Il fixa sur moi ses yeux perçants.
— Tu ne serais pas malade, au moins ?
— Nein, Herr Oberst.
— Herrgott, tu ne serais pas par hasard un de ces…
Je dis vivement :
— Nein, Herr Oberst.
Il se mit tout d’un coup à hurler :
— Alors, pourquoi ?
Je ne dis rien, il me considéra un long moment, puis il se gratta derrière l’oreille avec le tuyau de sa pipe.
— Enfin, tu es normal, non ?
Je le regardai.
— Enfin, je veux dire, tu n’es pas un hongre, j’espère ? tu es entier ?
— Certainement, Herr Oberst, je suis entier.
— Et tu peux avoir des enfants, nicht wahr ?
— Je suppose, Herr Oberst.
Il éclata de rire subitement.
— Comment « tu supposes » ?
Je me sentis horriblement gêné et je dis :
— Je veux dire que je n’ai jamais essayé d’avoir des enfants, Herr Oberst.
Il rit, pointa sa pipe vers moi, et je remarquai fugitivement que le devant du fourneau représentait une tête de cheval.

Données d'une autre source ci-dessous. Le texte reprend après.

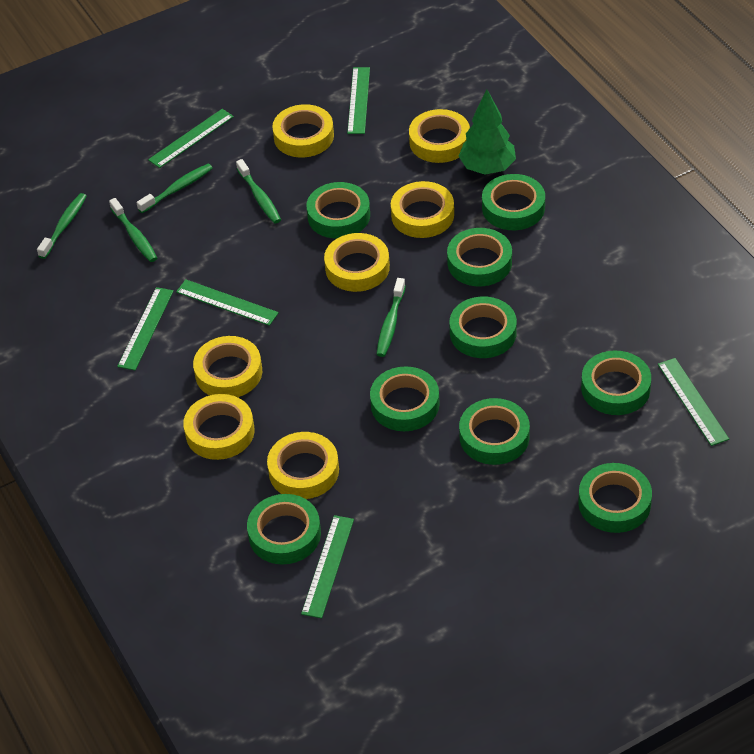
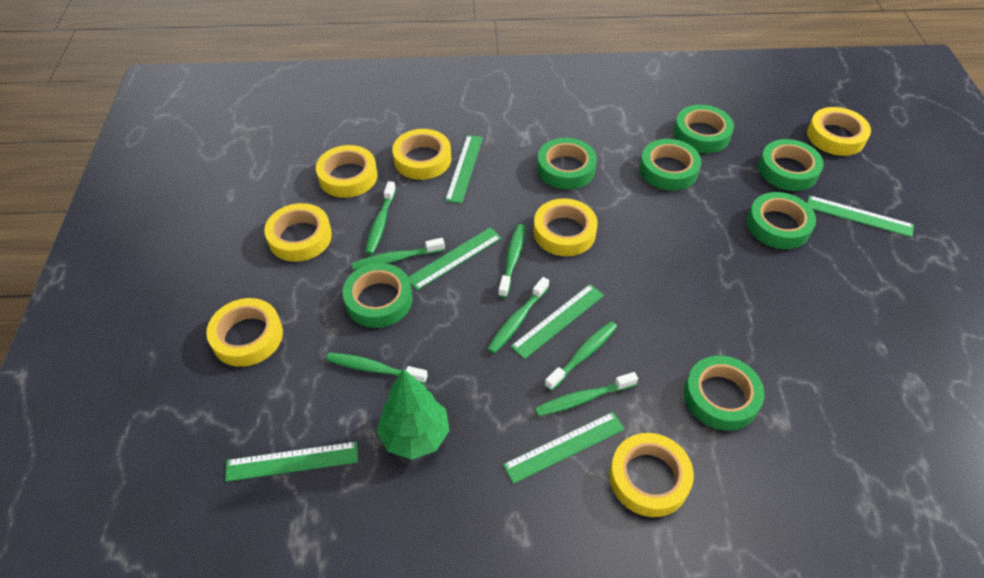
green tape: [247,494,321,565] [306,182,370,238] [370,366,440,431] [447,228,512,286] [449,296,517,358] [459,398,530,465] [482,174,545,230] [578,463,652,533] [581,351,651,415] = 9 -> [342,263,413,328] [537,138,597,190] [639,139,702,191] [674,105,734,153] [684,355,765,431] [747,192,816,249] [758,139,824,191] = 7
green toothbrush: [37,193,87,259] [109,198,157,262] [136,164,213,213] [236,159,281,224] [376,278,406,357] = 5 -> [326,352,428,384] [352,238,445,270] [365,181,396,255] [487,277,549,354] [498,224,525,298] [535,372,638,416] [545,321,617,391] = 7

— Mais tu as quand même « franchi le pas », j’espère ?
— Ja, Herr Oberst.
Il rit encore aux éclats et reprit :
— Combien de fois ?
Et comme je ne répondais rien, il répéta en hurlant :
— Combien de fois ?
— Deux fois, Herr Oberst.
— WAS ? cria-t-il.
Et il se mit à rire une bonne minute. Quand il eut fini, il vida coup sur coup un verre de Schnaps et une chope de bière, son teint hâlé rougit, et il me regarda avec des yeux pétillants.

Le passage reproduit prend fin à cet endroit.